**** Recorded information ****
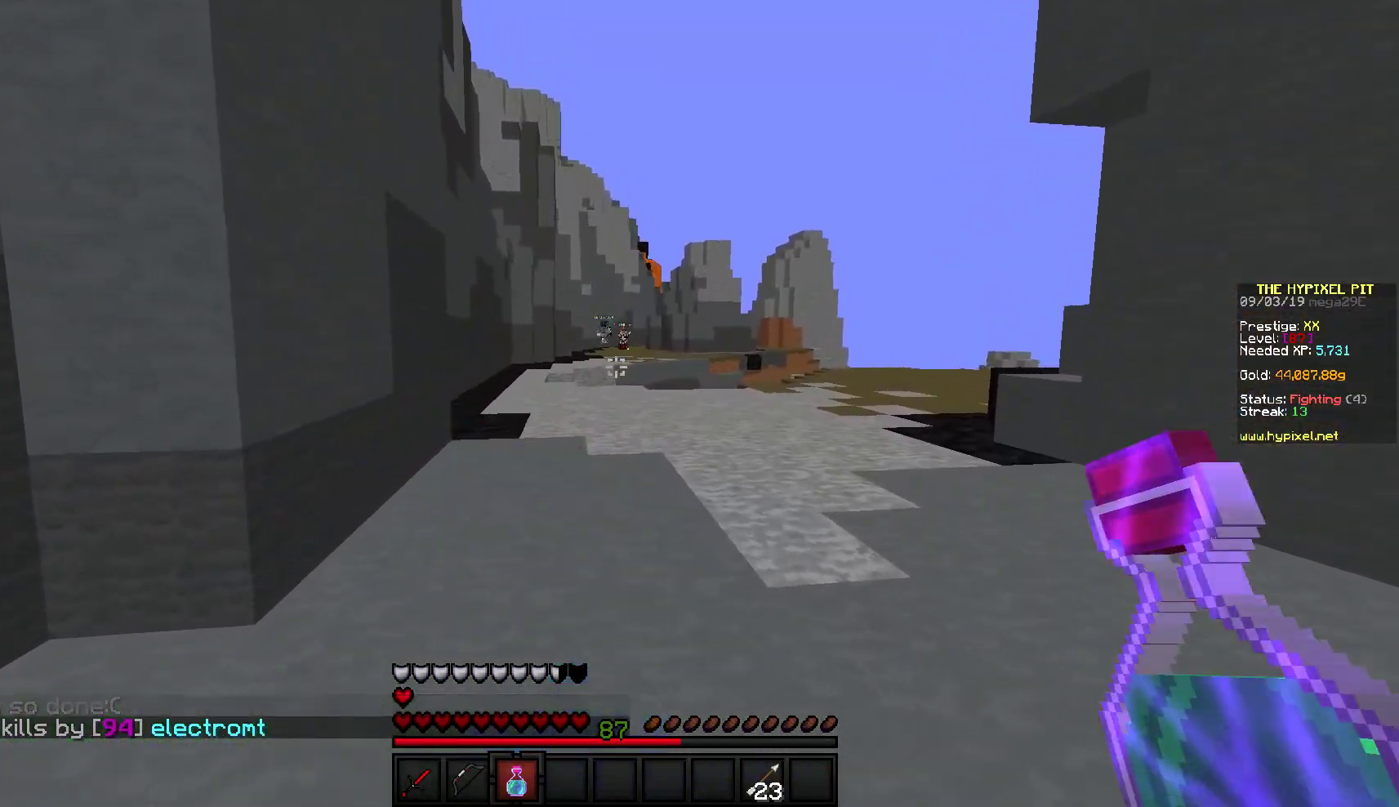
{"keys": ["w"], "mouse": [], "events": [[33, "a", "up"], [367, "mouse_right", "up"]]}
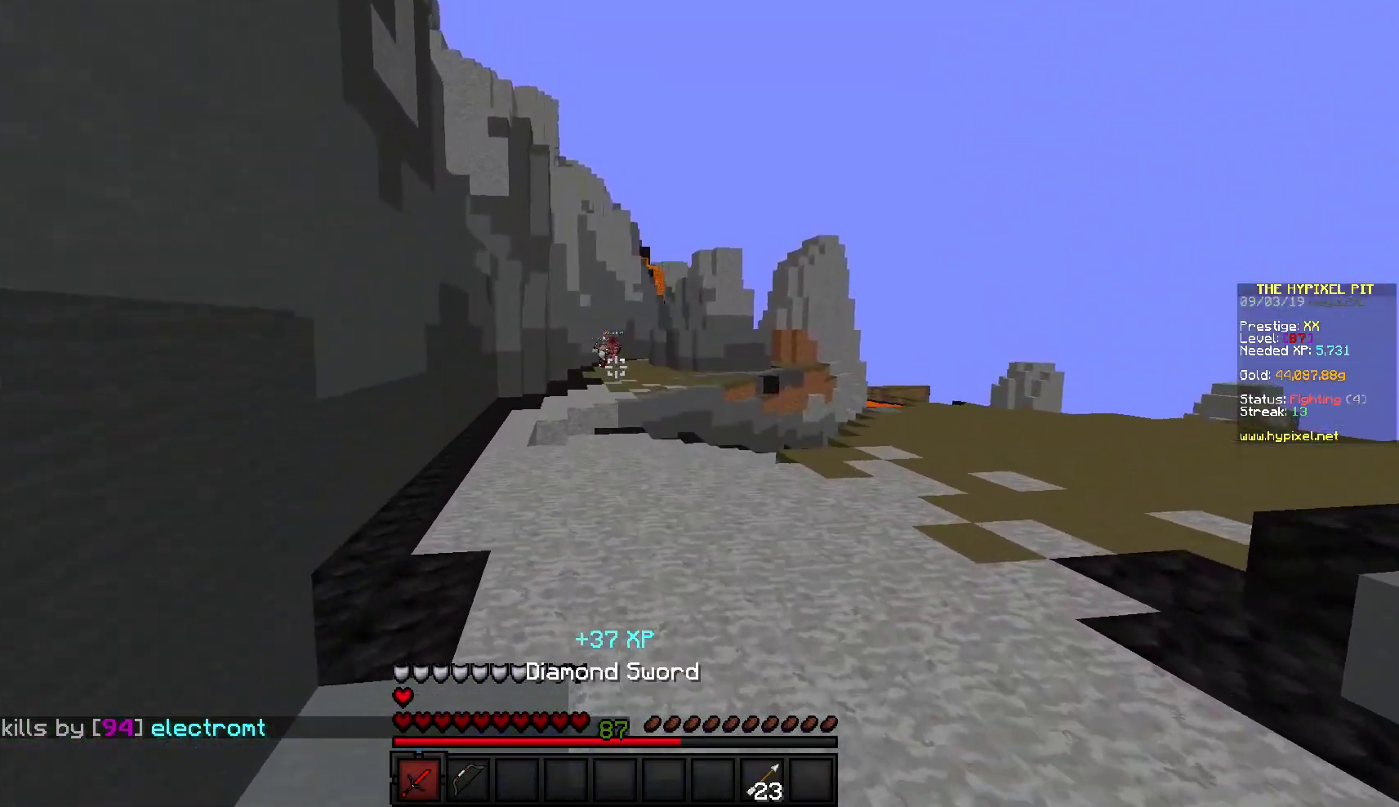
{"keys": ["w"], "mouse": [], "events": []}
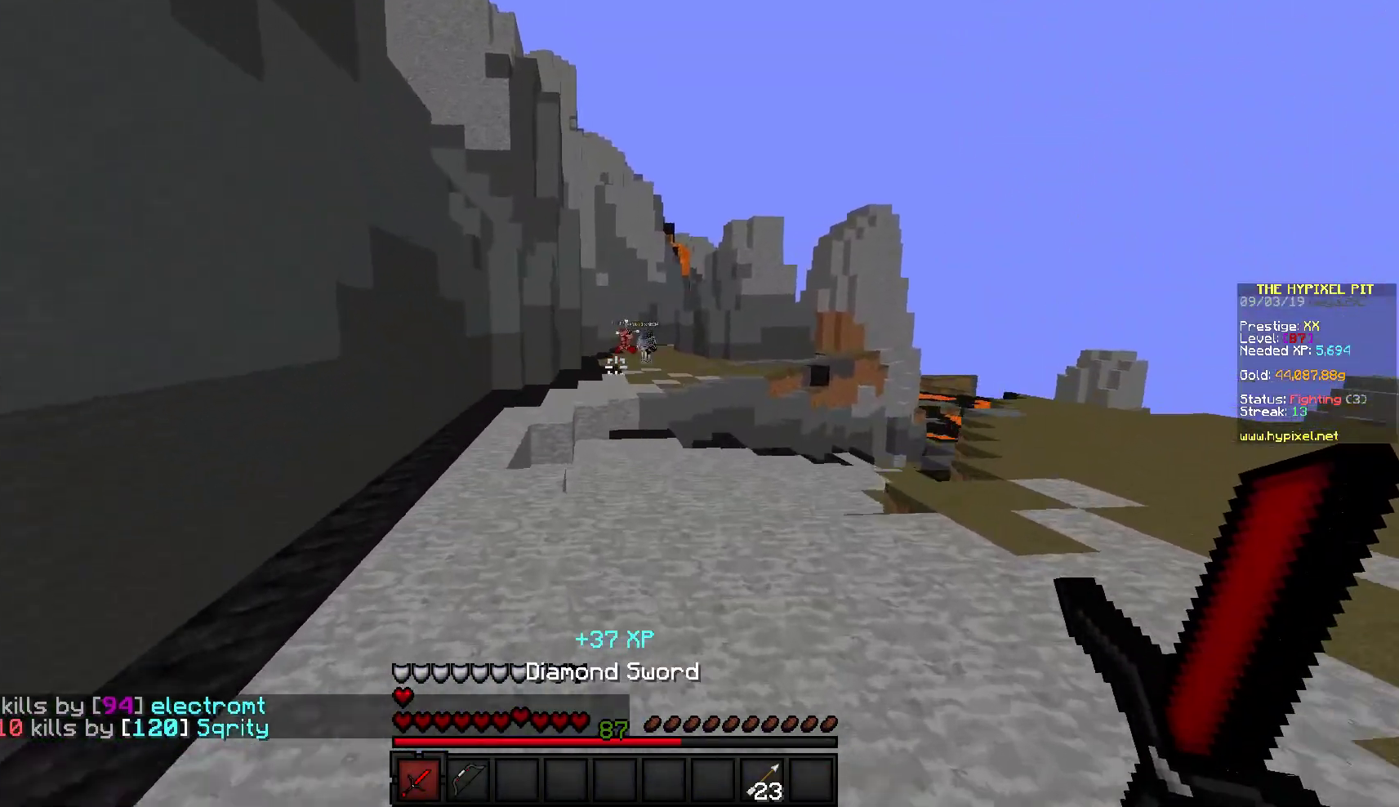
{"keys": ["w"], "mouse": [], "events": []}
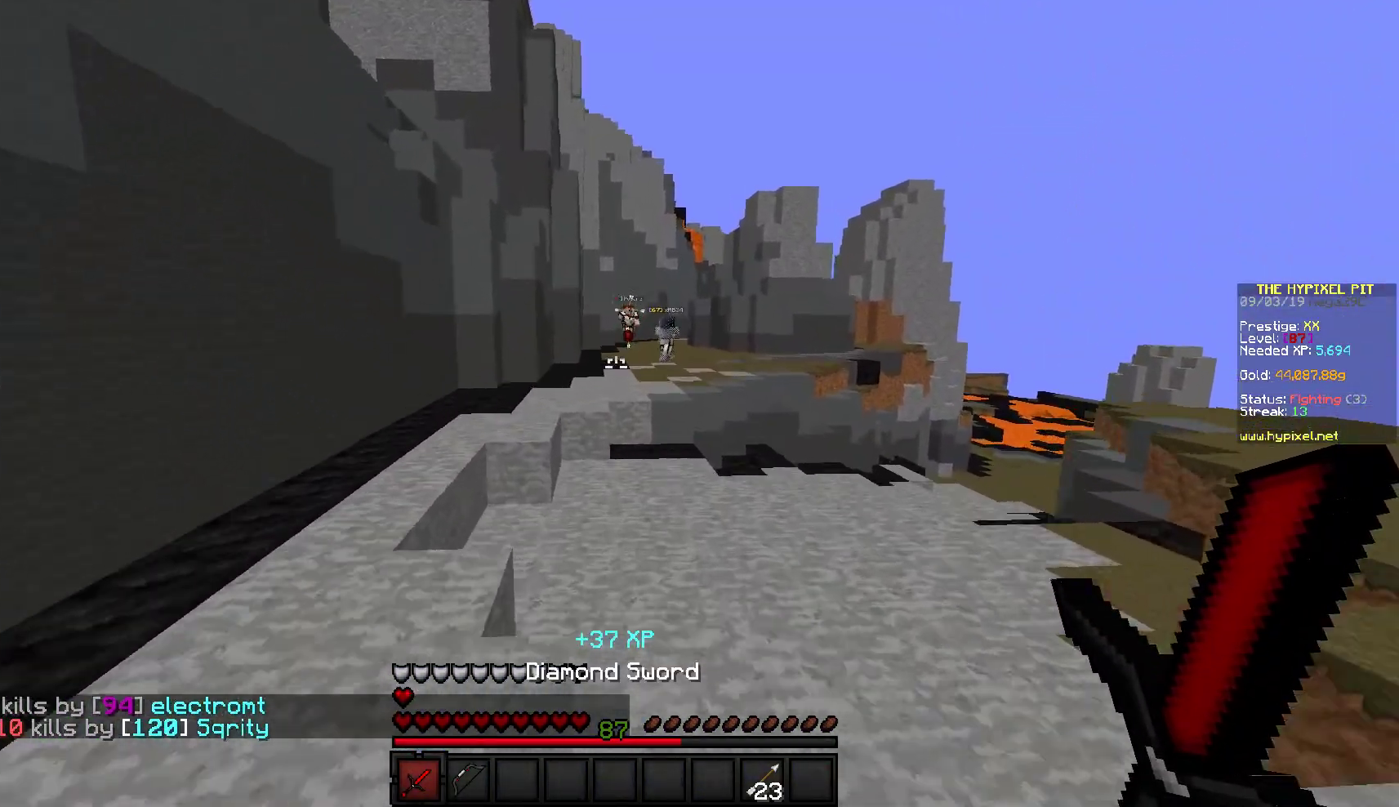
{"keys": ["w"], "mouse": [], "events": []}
****
Work required: Each line of the data above needs to be retyped as it is, without any picture.

Task response:
{"keys": ["w"], "mouse": [], "events": [[33, "a", "up"], [367, "mouse_right", "up"]]}
{"keys": ["w"], "mouse": [], "events": []}
{"keys": ["w"], "mouse": [], "events": []}
{"keys": ["w"], "mouse": [], "events": []}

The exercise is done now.